In Science this week, a team from Memorial Sloan-Kettering Cancer Center reports on its discovery of genetic mutations that improve the clinical response to the cancer drug everolimus. The researchers sequenced the genome of a metastatic bladder cancer patient who had shown a complete and long-lasting response to the drug, which targets the signaling protein mTORC1. They discovered mutations in TSC1, a gene associated with mTORC1 dependence, and sequenced it in other bladder cancer patients, and found that the mutations were associated with better responses to everolimus. The results "suggest that mTORC1-directed therapies may be most effective in cancer patients whose tumors harbor TSC1 somatic mutations, and demonstrate the feasibility of using whole-genome and capture-based sequencing methodologies in the clinical setting to identify previously unrecognized biomarkers of drug response in genetically heterogeneous solid tumors," the researchers write.
Also in Science, investigators from the University of Geneva and their collaborators show how the RNA-binding protein Cold-Inducible RNA-Binding Protein, or CIRP, affects daily body temperature rhythms. In in vitro experiments, they show that simulated body temperature cycles, but not peripheral oscillators, controlled the rhythmic expression of CIRP. "In turn, loss-of-function experiments indicated that CIRP was required for high-amplitude circadian gene expression." The researchers identified the circadian oscillator protein CLOCK is a CIRP binding partner, and found that "CLOCK accumulation was strongly reduced in CIRP-depleted fibroblasts." They say that CIRP, through its regulation of CLOCK expression, is key to mammalian circadian timing system.

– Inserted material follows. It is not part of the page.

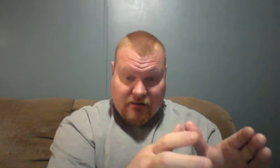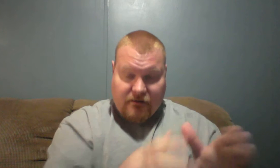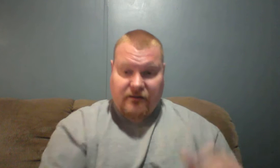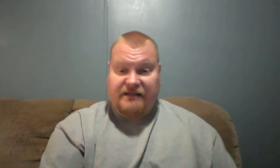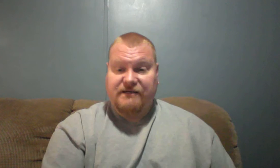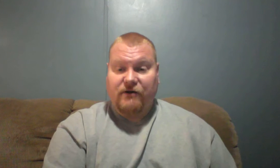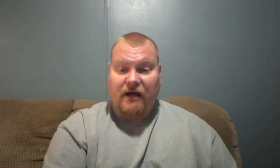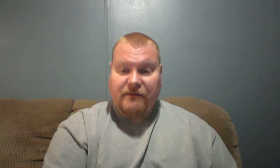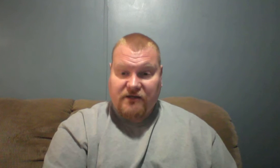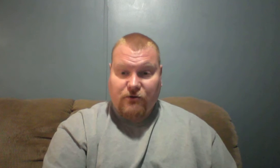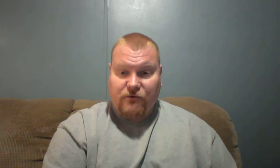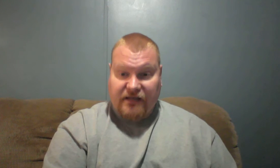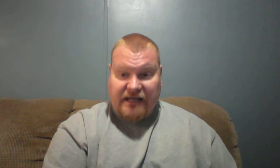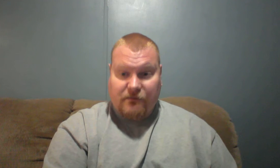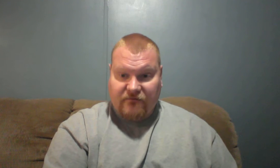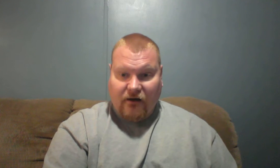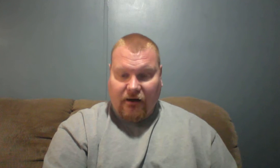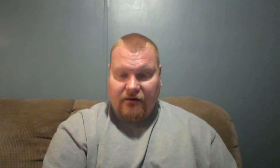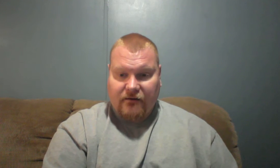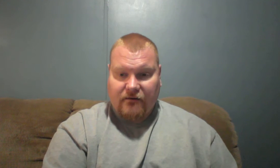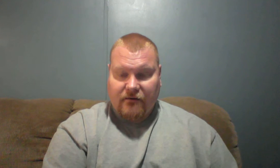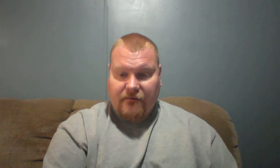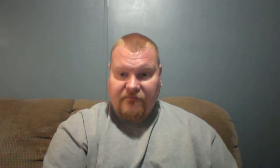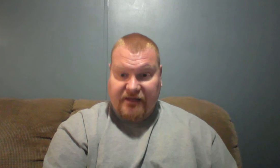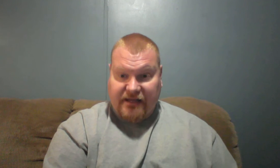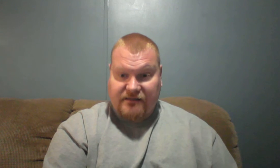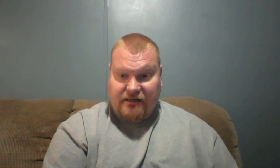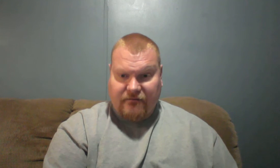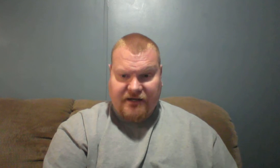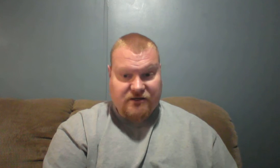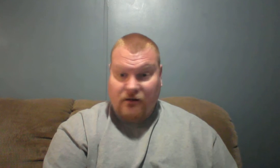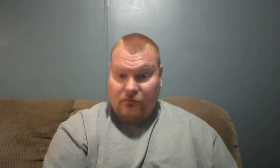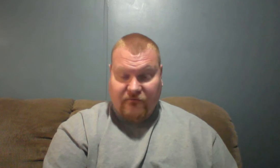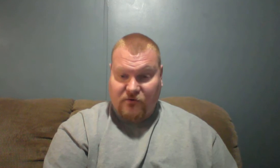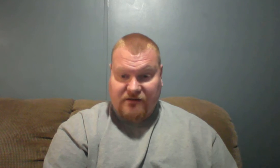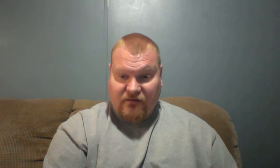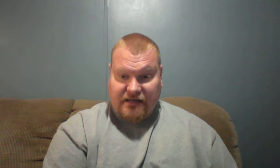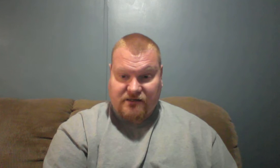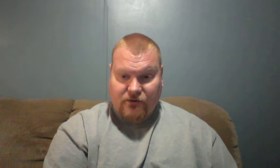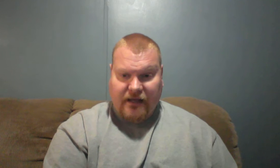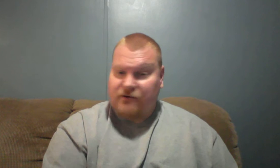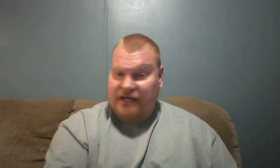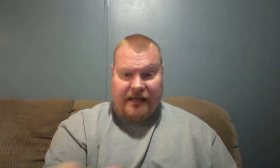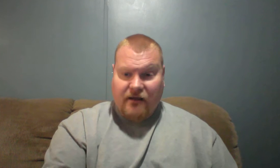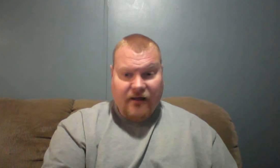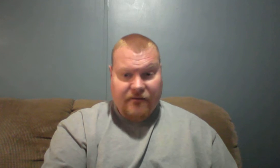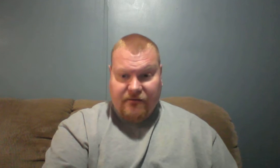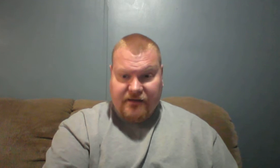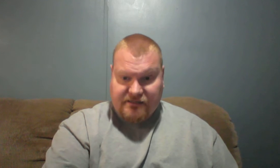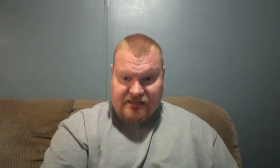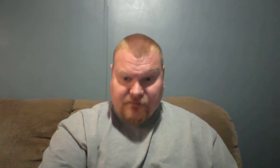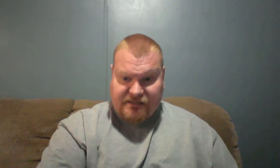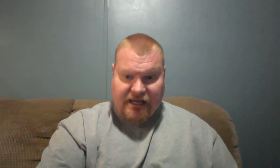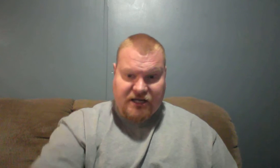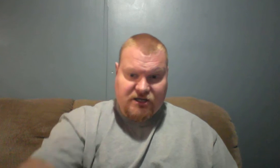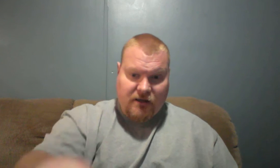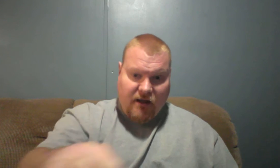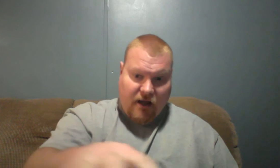can still come into the kingdom of God and gain salvation before it's everlasting today. Because, hey, this dispensation of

Kyoto University investigators describe the discovery of two genes in sea squirts that coordinate during the animals' development. Looking at the genes Pinhead and Admp, which neighbor each other in most bilaterally symmetrical animals, the researchers found that the first "directly disturbs" the action of the second in order to establish the dorsoventral axis of the trunk epidermis in sea squirt embryos. The data "suggest that this dual negative regulatory mechanism is widely conserved in animals."
Over in Science Translational Medicine, NIH researchers recount using whole-genome sequencing to track a hospital-based outbreak of carbapenem-resistant Klebsiella pneumonia in real time and at a higher resolution than would have been possible with other methods. "Integrated genomic and epidemiological analysis traced the outbreak to three independent transmissions from a single patient who was discharged 3 weeks before the next case became clinically apparent," the researchers write. "Additional genomic comparisons provided evidence for unexpected transmission routes, with subsequent mining of epidemiological data pointing to possible explanations for these transmissions."